### TASK:
Your copy should repeat the data that follows exactly and contain no image.

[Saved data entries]
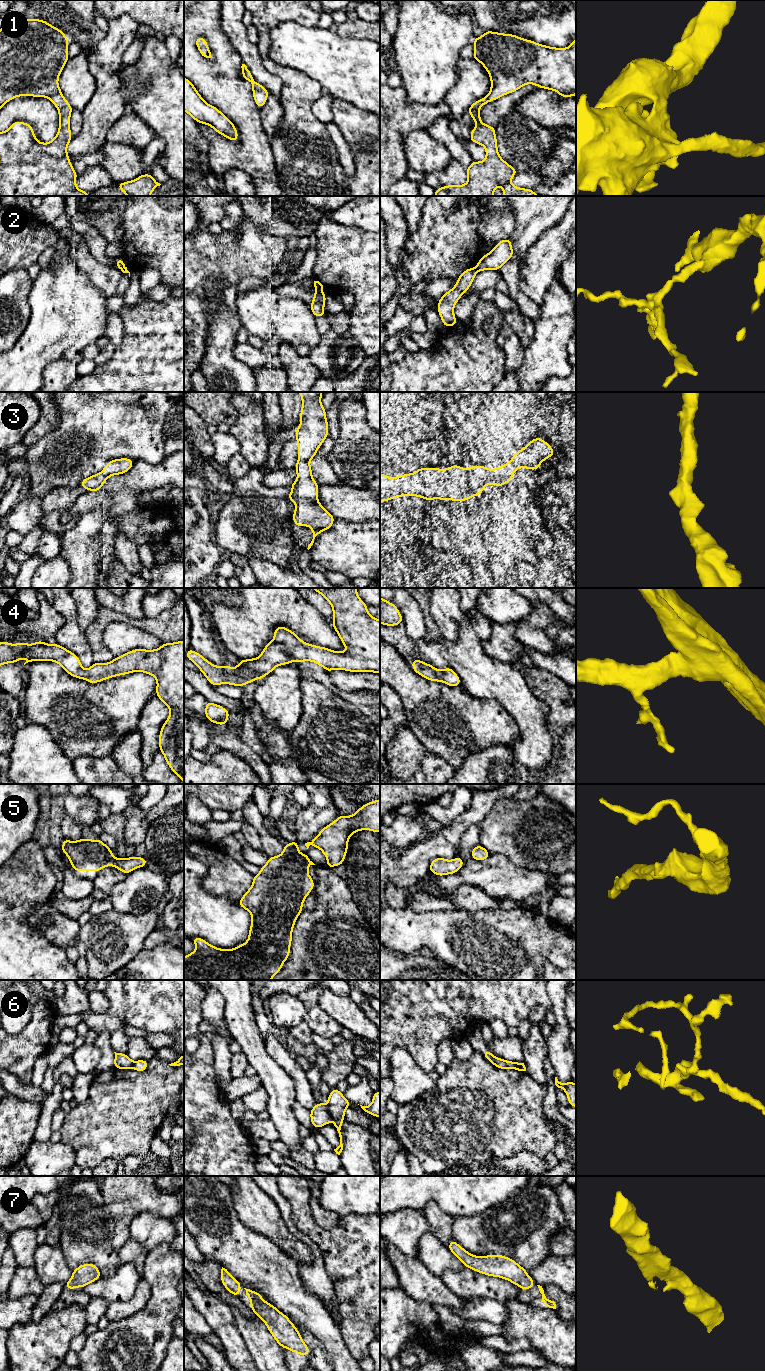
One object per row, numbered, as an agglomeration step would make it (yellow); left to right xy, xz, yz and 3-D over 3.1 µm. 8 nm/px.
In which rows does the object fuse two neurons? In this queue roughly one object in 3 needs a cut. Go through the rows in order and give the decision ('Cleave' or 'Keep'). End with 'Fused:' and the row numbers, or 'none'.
1: Keep
2: Cleave
3: Keep
4: Keep
5: Keep
6: Cleave
7: Keep
Fused: 2, 6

### OUTPUT:
One object per row, numbered, as an agglomeration step would make it (yellow); left to right xy, xz, yz and 3-D over 3.1 µm. 8 nm/px.
In which rows does the object fuse two neurons? In this queue roughly one object in 3 needs a cut. Go through the rows in order and give the decision ('Cleave' or 'Keep'). End with 'Fused:' and the row numbers, or 'none'.
1: Keep
2: Cleave
3: Keep
4: Keep
5: Keep
6: Cleave
7: Keep
Fused: 2, 6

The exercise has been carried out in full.